Spanduk tersebut bertuliskan “Jokowi, PLTU Membunuh Laut Kami”.

Aksi penolakan atas pembangkit kotor ini dilakukan bersamaan dengan waktu kunjungan Presiden untuk peresmian tugu ibu pendiri negara, Fatmawati, di Bengkulu.

“Ibu Fatmawati adalah ibu yang menjahit bendera Indonesia sehingga bangsa ini bisa meraih kemerdekaan. Sayangnya Indonesia telah dicabik-cabik dengan kebijakan pembangunan PLTU batu bara kotor seperti proyek PLTU Teluk Sepang ini. Jokowi telah memupus harapan masyarakat bumi Raflesia untuk bisa menghirup udara bersih,” kata Ali Akbar dari Yayasan Kanopi Bengkulu dalam keterangan tertulis yang diterima CNNIndonesia.com, Rabu (5/2).

Ali menyebut proyek tersebut diduga penuh masalah seperti maladministrasi yang dinyatakan Ombudsman RI, klaim persetujuan warga, melanggar tata ruang, menghancurkan sumber nafkah petani, dan menghilangkan kawasan hutan mangrove.

“Ini adalah jalan sesat sumber energi listrik. Kematian 28 ekor penyu yang diduga kuat disebabkan oleh proses uji coba PLTU ini, seharusnya menjadikan semua pihak meletakkannya sebagai fondasi kesadaran untuk mengevaluasi ulang seluruh PLTU batu bara ini,” kata dia.

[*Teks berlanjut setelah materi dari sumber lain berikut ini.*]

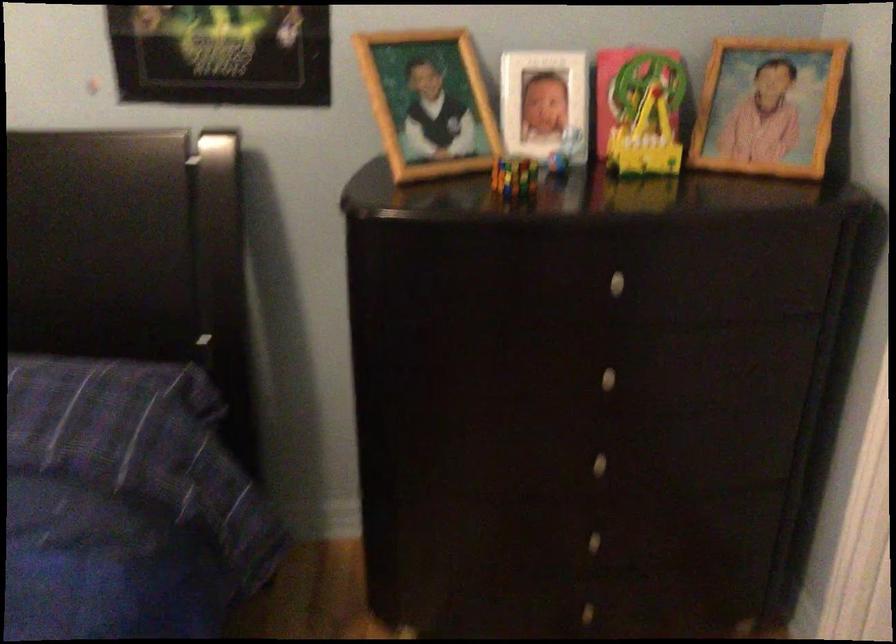
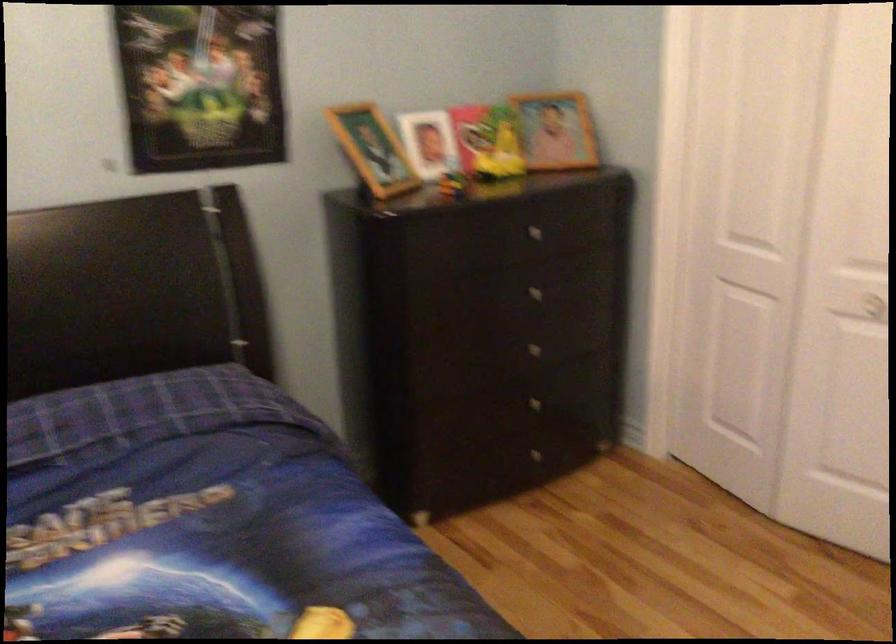
Locate, in the second image, the point that corresponds to (615,466) in the first image.

(539, 353)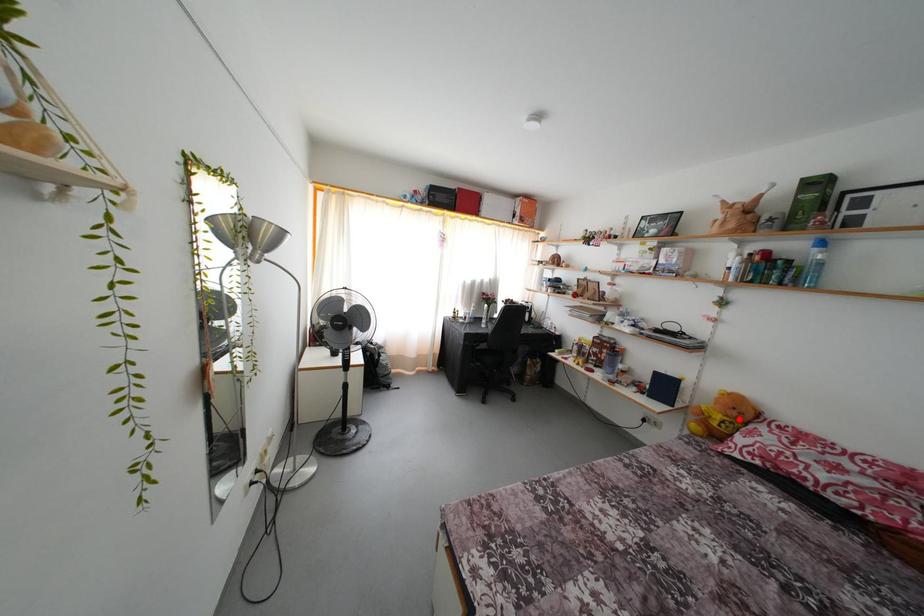
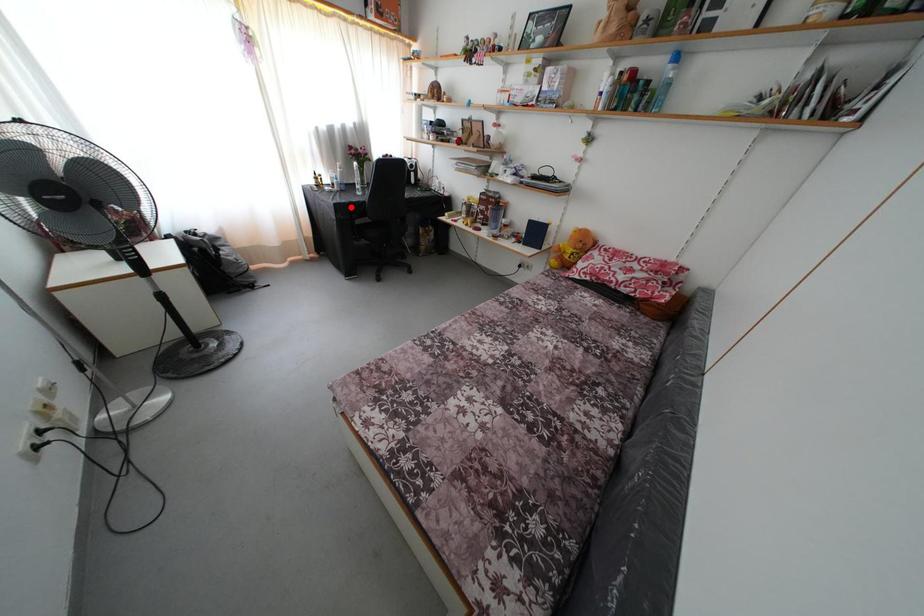
I am providing you with two images of the same scene from different viewpoints. A red point is marked on the first image and another point is marked on the second image. Are the points marked in image1 and image2 representing the same 3D position?

No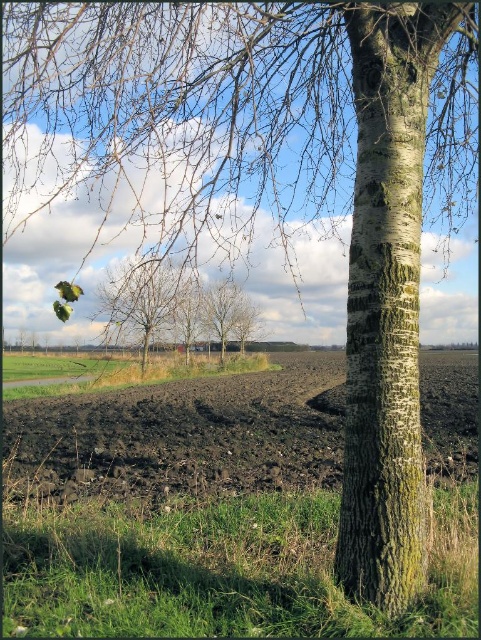
Can you confirm if bare branches at center is positioned below smooth bark tree at center?

No.

Who is higher up, bare branches at center or smooth bark tree at center?

bare branches at center

Where is `bare branches at center`? The width and height of the screenshot is (481, 640). bare branches at center is located at coordinates (141, 300).

Which is more to the right, barky white tree trunk at right or bare branches at center?

barky white tree trunk at right is more to the right.

Is point (407, 468) closer to camera compared to point (176, 285)?

That is True.

Image resolution: width=481 pixels, height=640 pixels. I want to click on barky white tree trunk at right, so click(x=387, y=300).

At what (x,y) coordinates should I click in order to perform the action: click on barky white tree trunk at right. Please return your answer as a coordinate pair (x, y). The width and height of the screenshot is (481, 640). Looking at the image, I should click on (387, 300).

Between barky white tree trunk at right and dark brown soil at lower left, which one is positioned higher?

Positioned higher is barky white tree trunk at right.

Is point (383, 582) farther from camera compared to point (471, 413)?

No.

Find the location of a particular element. This screenshot has height=640, width=481. barky white tree trunk at right is located at coordinates (387, 300).

The image size is (481, 640). I want to click on barky white tree trunk at right, so click(x=387, y=300).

Ahmad Ashov Birry, dari gerakan Bersihkan Indonesia menuding, PLTU ini adalah tipikal kebijakan pemerintah yang tidak menganggap penting pada aspek lingkungan dan masyarakat. Sementara itu, kata dia, masyarakat akan menanggung biaya yang melekat dari investasi PLTU itui dengan nilai yang begitu mahal seperti kesehatan dan lingkungan.